Source extract:
If you are correctly quoting the code and I think you are, it is saying "with a basin", and the words TOILET ,TUB, OR SHOWER ARE USED TO DESCRIBE THE BASINS usually found in the rooms that we call bathrooms.


----------



## Celtic (Nov 19, 2007)

josh5879 said:


> That sounds like a very nice distinction, but is that definition backed up by anything?



Just by my gigantic cranium :laughing:






Seriously though, when common sense fails, you must seek some sense from someone that is supposedly full of it...enter the AHJ :laughing:





Seriously, seriously now ....what word/s would you describe the "area" as ~ bonus points for using NEC terminology :thumbsup:


----------



## Celtic (Nov 19, 2007)

Let's try this....

A commercial/public bathroom...
Recepts. ARE installed ~ truckers need their plug in shavers for back hair and what not :blink:
Rows of stalls
Rows of sinks

Does the mere presence of the stall AND door mean the "area" is no longer a "bathroom" as defined by 100?

BTW, this is the ladies bathroom
:laughing:


----------



## RIVETER (Sep 26, 2009)

*Bathroom*

Valid point, Celtic.


----------



## nitro71 (Sep 17, 2009)

If that argument was made to me I'd then cite 210.8(A)(7) and I'd label it a utility sink as you utilize it to wash your hands. GFI required no matter what the space is if there is a sink and a receptacle within 6'.


----------



## Celtic (Nov 19, 2007)

RIVETER said:


> Valid point, Celtic.


The part about the woman truck drivers shaving their backs, right?
:laughing:


----------



## RIVETER (Sep 26, 2009)

*Valid point*

You are quick, Celtic; I went in there once, then left quickly. I'm not staying anywhere for long that doesn't have GROUND FAULT PROTECTION.

RIVETER


----------



## Celtic (Nov 19, 2007)

nitro71 said:


> If that argument was made to me I'd then cite 210.8(A)(7) and I'd label it a utility sink as you utilize it to wash your hands. GFI required no matter what the space is if there is a sink and a receptacle within 6'.


You would FAIL.

A utility sink is typical something like this:










Sure you can wash your hands in there ~ but is that the style of sink one normally sees in an area with a toilet?


----------



## leland (Dec 28, 2007)

Good point celtic- Now add a partition with a toilet in it.
That sink just turned into a 'basin'. It would need GFI with in 6' reagardless of the 'area'.

I think the key word in all of this is 'AREA'.Op's diagram clearly is an 'AREA'. ask the AHJ.

thats a bathroom all day & nite long.


----------



## Celtic (Nov 19, 2007)

leland said:


> I think the key word in all of this is 'AREA'.


:thumbsup:

Kind of hard to be exact with vagueness.

Problems:
1 – In the forum thread, which code section does nitro71 say he would cite?
2 – Rewrite the records from the line containing "scientific name: Melissodes tepaneca" down to the line containing "common name: Blue jay", changing "common name" to "vernacular name" and leaving everything else unchanged.

Entries supplied:
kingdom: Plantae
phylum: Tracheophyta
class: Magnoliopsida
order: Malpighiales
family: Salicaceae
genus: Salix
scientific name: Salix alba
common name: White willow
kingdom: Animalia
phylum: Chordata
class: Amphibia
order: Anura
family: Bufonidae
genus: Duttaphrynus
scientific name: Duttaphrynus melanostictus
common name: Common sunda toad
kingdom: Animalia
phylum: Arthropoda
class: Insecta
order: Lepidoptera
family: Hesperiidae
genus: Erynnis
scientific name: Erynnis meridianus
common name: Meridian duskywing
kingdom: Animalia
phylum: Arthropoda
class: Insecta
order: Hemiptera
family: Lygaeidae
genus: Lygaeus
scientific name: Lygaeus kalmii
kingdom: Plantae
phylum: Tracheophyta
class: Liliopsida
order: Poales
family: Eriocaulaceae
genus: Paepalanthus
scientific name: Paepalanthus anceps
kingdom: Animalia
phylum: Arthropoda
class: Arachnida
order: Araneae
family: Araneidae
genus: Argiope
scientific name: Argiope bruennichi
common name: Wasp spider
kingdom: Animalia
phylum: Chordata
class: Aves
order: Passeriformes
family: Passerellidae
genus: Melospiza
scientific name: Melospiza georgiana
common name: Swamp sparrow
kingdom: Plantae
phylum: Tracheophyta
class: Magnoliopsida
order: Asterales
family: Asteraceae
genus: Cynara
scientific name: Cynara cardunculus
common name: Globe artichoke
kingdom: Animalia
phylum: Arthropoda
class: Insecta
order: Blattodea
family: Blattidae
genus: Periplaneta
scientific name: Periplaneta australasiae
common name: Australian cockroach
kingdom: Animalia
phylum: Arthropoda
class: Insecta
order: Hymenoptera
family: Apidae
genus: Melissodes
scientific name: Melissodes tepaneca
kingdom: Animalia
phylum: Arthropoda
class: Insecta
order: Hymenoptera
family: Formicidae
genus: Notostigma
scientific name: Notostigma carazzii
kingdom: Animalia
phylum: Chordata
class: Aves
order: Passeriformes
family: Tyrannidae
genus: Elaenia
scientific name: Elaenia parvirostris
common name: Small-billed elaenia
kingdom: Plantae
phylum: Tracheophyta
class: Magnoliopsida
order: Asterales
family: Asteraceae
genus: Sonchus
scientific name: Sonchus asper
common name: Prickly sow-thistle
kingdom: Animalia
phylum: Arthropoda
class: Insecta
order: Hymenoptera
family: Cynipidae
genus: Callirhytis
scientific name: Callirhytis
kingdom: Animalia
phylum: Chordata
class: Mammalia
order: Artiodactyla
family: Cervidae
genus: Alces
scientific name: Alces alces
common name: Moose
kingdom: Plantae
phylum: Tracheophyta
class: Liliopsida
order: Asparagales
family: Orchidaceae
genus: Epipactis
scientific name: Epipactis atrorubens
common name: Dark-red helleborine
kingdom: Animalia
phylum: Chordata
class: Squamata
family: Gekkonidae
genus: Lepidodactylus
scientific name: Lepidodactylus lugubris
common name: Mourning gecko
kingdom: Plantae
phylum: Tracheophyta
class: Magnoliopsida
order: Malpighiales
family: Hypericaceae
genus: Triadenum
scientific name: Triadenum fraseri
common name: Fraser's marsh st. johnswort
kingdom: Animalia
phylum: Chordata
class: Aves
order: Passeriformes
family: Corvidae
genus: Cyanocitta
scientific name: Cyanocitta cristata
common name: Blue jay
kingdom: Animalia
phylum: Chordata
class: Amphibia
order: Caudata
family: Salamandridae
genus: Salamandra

Solutions:
1 – 210.8(A)(7)

2 –
scientific name: Melissodes tepaneca
kingdom: Animalia
phylum: Arthropoda
class: Insecta
order: Hymenoptera
family: Formicidae
genus: Notostigma
scientific name: Notostigma carazzii
kingdom: Animalia
phylum: Chordata
class: Aves
order: Passeriformes
family: Tyrannidae
genus: Elaenia
scientific name: Elaenia parvirostris
vernacular name: Small-billed elaenia
kingdom: Plantae
phylum: Tracheophyta
class: Magnoliopsida
order: Asterales
family: Asteraceae
genus: Sonchus
scientific name: Sonchus asper
vernacular name: Prickly sow-thistle
kingdom: Animalia
phylum: Arthropoda
class: Insecta
order: Hymenoptera
family: Cynipidae
genus: Callirhytis
scientific name: Callirhytis
kingdom: Animalia
phylum: Chordata
class: Mammalia
order: Artiodactyla
family: Cervidae
genus: Alces
scientific name: Alces alces
vernacular name: Moose
kingdom: Plantae
phylum: Tracheophyta
class: Liliopsida
order: Asparagales
family: Orchidaceae
genus: Epipactis
scientific name: Epipactis atrorubens
vernacular name: Dark-red helleborine
kingdom: Animalia
phylum: Chordata
class: Squamata
family: Gekkonidae
genus: Lepidodactylus
scientific name: Lepidodactylus lugubris
vernacular name: Mourning gecko
kingdom: Plantae
phylum: Tracheophyta
class: Magnoliopsida
order: Malpighiales
family: Hypericaceae
genus: Triadenum
scientific name: Triadenum fraseri
vernacular name: Fraser's marsh st. johnswort
kingdom: Animalia
phylum: Chordata
class: Aves
order: Passeriformes
family: Corvidae
genus: Cyanocitta
scientific name: Cyanocitta cristata
vernacular name: Blue jay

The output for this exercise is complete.